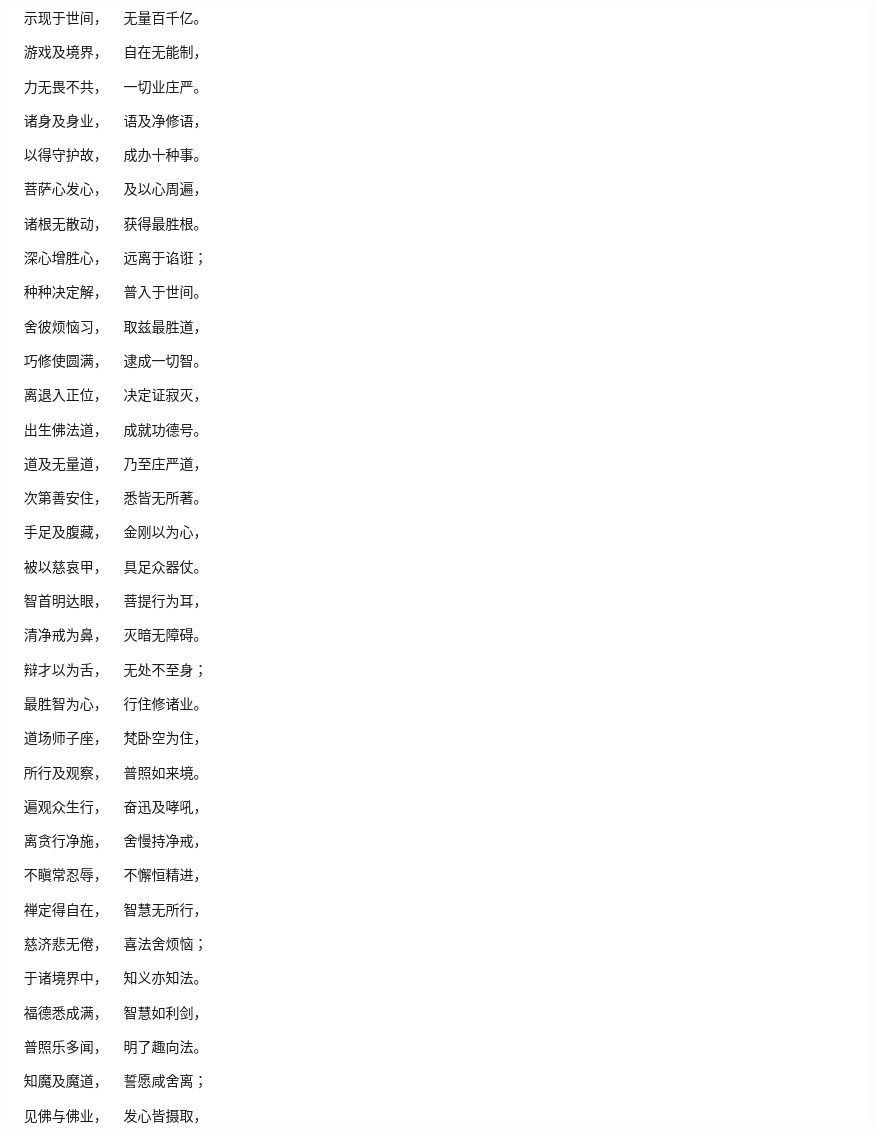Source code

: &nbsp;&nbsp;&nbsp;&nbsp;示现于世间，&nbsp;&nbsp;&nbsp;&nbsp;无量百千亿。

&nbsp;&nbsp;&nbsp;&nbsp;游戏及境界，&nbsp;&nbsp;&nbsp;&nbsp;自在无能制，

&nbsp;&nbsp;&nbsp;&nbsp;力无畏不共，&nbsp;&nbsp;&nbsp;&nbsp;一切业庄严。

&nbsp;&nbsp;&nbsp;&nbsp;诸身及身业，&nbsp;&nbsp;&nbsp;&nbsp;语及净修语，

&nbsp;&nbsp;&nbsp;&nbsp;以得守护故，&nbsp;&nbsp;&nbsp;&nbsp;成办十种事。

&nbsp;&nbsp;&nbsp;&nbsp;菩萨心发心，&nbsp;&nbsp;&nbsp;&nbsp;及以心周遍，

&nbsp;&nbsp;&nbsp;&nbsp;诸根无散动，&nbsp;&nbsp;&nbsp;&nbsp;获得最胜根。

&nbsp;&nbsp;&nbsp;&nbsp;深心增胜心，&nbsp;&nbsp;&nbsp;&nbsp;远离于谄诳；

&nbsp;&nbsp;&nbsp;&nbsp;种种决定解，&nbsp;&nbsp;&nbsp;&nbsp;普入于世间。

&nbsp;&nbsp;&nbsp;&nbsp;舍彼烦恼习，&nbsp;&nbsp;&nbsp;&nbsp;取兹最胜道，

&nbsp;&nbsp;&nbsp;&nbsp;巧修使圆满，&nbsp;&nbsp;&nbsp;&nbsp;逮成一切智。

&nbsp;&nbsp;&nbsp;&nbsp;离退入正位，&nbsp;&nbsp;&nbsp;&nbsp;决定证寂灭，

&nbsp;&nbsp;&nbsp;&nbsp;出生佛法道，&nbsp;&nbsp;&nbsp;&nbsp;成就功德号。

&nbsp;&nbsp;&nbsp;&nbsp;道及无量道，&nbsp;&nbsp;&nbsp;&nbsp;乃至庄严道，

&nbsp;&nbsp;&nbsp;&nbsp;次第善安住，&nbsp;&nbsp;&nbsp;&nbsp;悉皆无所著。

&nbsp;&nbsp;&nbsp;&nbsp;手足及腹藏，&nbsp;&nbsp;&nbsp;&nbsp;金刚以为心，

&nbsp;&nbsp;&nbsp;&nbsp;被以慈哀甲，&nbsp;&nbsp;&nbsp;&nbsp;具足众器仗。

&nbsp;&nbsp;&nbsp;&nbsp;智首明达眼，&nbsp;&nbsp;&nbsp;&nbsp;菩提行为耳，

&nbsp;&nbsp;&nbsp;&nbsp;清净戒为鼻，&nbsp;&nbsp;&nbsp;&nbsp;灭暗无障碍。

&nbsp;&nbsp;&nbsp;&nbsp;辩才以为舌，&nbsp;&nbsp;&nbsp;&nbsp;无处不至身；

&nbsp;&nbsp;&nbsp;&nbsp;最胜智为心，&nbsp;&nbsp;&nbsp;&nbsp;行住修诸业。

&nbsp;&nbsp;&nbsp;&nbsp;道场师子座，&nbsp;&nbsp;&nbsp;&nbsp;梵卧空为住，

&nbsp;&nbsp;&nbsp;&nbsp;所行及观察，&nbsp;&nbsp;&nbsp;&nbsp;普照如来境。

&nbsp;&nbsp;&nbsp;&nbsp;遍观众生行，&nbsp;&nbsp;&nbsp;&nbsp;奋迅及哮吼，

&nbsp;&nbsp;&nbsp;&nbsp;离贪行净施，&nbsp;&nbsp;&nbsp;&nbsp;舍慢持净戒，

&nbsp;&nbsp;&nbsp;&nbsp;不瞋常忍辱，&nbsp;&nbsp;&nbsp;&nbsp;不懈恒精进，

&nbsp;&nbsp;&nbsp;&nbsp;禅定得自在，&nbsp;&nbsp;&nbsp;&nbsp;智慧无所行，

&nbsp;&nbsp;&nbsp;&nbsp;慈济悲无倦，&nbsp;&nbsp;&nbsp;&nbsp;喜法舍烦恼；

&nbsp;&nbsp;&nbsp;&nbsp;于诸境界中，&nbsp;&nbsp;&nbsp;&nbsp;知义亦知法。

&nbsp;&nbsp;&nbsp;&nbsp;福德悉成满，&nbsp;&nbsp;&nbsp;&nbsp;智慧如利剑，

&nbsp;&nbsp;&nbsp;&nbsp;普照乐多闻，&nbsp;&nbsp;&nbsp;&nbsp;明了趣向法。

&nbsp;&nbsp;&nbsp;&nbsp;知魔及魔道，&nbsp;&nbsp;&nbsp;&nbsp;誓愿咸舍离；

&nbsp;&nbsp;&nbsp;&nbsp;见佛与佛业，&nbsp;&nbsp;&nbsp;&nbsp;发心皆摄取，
------------------------------------------------------------------------
Each entry above must be duplicated precisely; none of the pictures may be included.

Task answer:
Source code

: &nbsp;&nbsp;&nbsp;&nbsp;示现于世间，&nbsp;&nbsp;&nbsp;&nbsp;无量百千亿。

&nbsp;&nbsp;&nbsp;&nbsp;游戏及境界，&nbsp;&nbsp;&nbsp;&nbsp;自在无能制，

&nbsp;&nbsp;&nbsp;&nbsp;力无畏不共，&nbsp;&nbsp;&nbsp;&nbsp;一切业庄严。

&nbsp;&nbsp;&nbsp;&nbsp;诸身及身业，&nbsp;&nbsp;&nbsp;&nbsp;语及净修语，

&nbsp;&nbsp;&nbsp;&nbsp;以得守护故，&nbsp;&nbsp;&nbsp;&nbsp;成办十种事。

&nbsp;&nbsp;&nbsp;&nbsp;菩萨心发心，&nbsp;&nbsp;&nbsp;&nbsp;及以心周遍，

&nbsp;&nbsp;&nbsp;&nbsp;诸根无散动，&nbsp;&nbsp;&nbsp;&nbsp;获得最胜根。

&nbsp;&nbsp;&nbsp;&nbsp;深心增胜心，&nbsp;&nbsp;&nbsp;&nbsp;远离于谄诳；

&nbsp;&nbsp;&nbsp;&nbsp;种种决定解，&nbsp;&nbsp;&nbsp;&nbsp;普入于世间。

&nbsp;&nbsp;&nbsp;&nbsp;舍彼烦恼习，&nbsp;&nbsp;&nbsp;&nbsp;取兹最胜道，

&nbsp;&nbsp;&nbsp;&nbsp;巧修使圆满，&nbsp;&nbsp;&nbsp;&nbsp;逮成一切智。

&nbsp;&nbsp;&nbsp;&nbsp;离退入正位，&nbsp;&nbsp;&nbsp;&nbsp;决定证寂灭，

&nbsp;&nbsp;&nbsp;&nbsp;出生佛法道，&nbsp;&nbsp;&nbsp;&nbsp;成就功德号。

&nbsp;&nbsp;&nbsp;&nbsp;道及无量道，&nbsp;&nbsp;&nbsp;&nbsp;乃至庄严道，

&nbsp;&nbsp;&nbsp;&nbsp;次第善安住，&nbsp;&nbsp;&nbsp;&nbsp;悉皆无所著。

&nbsp;&nbsp;&nbsp;&nbsp;手足及腹藏，&nbsp;&nbsp;&nbsp;&nbsp;金刚以为心，

&nbsp;&nbsp;&nbsp;&nbsp;被以慈哀甲，&nbsp;&nbsp;&nbsp;&nbsp;具足众器仗。

&nbsp;&nbsp;&nbsp;&nbsp;智首明达眼，&nbsp;&nbsp;&nbsp;&nbsp;菩提行为耳，

&nbsp;&nbsp;&nbsp;&nbsp;清净戒为鼻，&nbsp;&nbsp;&nbsp;&nbsp;灭暗无障碍。

&nbsp;&nbsp;&nbsp;&nbsp;辩才以为舌，&nbsp;&nbsp;&nbsp;&nbsp;无处不至身；

&nbsp;&nbsp;&nbsp;&nbsp;最胜智为心，&nbsp;&nbsp;&nbsp;&nbsp;行住修诸业。

&nbsp;&nbsp;&nbsp;&nbsp;道场师子座，&nbsp;&nbsp;&nbsp;&nbsp;梵卧空为住，

&nbsp;&nbsp;&nbsp;&nbsp;所行及观察，&nbsp;&nbsp;&nbsp;&nbsp;普照如来境。

&nbsp;&nbsp;&nbsp;&nbsp;遍观众生行，&nbsp;&nbsp;&nbsp;&nbsp;奋迅及哮吼，

&nbsp;&nbsp;&nbsp;&nbsp;离贪行净施，&nbsp;&nbsp;&nbsp;&nbsp;舍慢持净戒，

&nbsp;&nbsp;&nbsp;&nbsp;不瞋常忍辱，&nbsp;&nbsp;&nbsp;&nbsp;不懈恒精进，

&nbsp;&nbsp;&nbsp;&nbsp;禅定得自在，&nbsp;&nbsp;&nbsp;&nbsp;智慧无所行，

&nbsp;&nbsp;&nbsp;&nbsp;慈济悲无倦，&nbsp;&nbsp;&nbsp;&nbsp;喜法舍烦恼；

&nbsp;&nbsp;&nbsp;&nbsp;于诸境界中，&nbsp;&nbsp;&nbsp;&nbsp;知义亦知法。

&nbsp;&nbsp;&nbsp;&nbsp;福德悉成满，&nbsp;&nbsp;&nbsp;&nbsp;智慧如利剑，

&nbsp;&nbsp;&nbsp;&nbsp;普照乐多闻，&nbsp;&nbsp;&nbsp;&nbsp;明了趣向法。

&nbsp;&nbsp;&nbsp;&nbsp;知魔及魔道，&nbsp;&nbsp;&nbsp;&nbsp;誓愿咸舍离；

&nbsp;&nbsp;&nbsp;&nbsp;见佛与佛业，&nbsp;&nbsp;&nbsp;&nbsp;发心皆摄取，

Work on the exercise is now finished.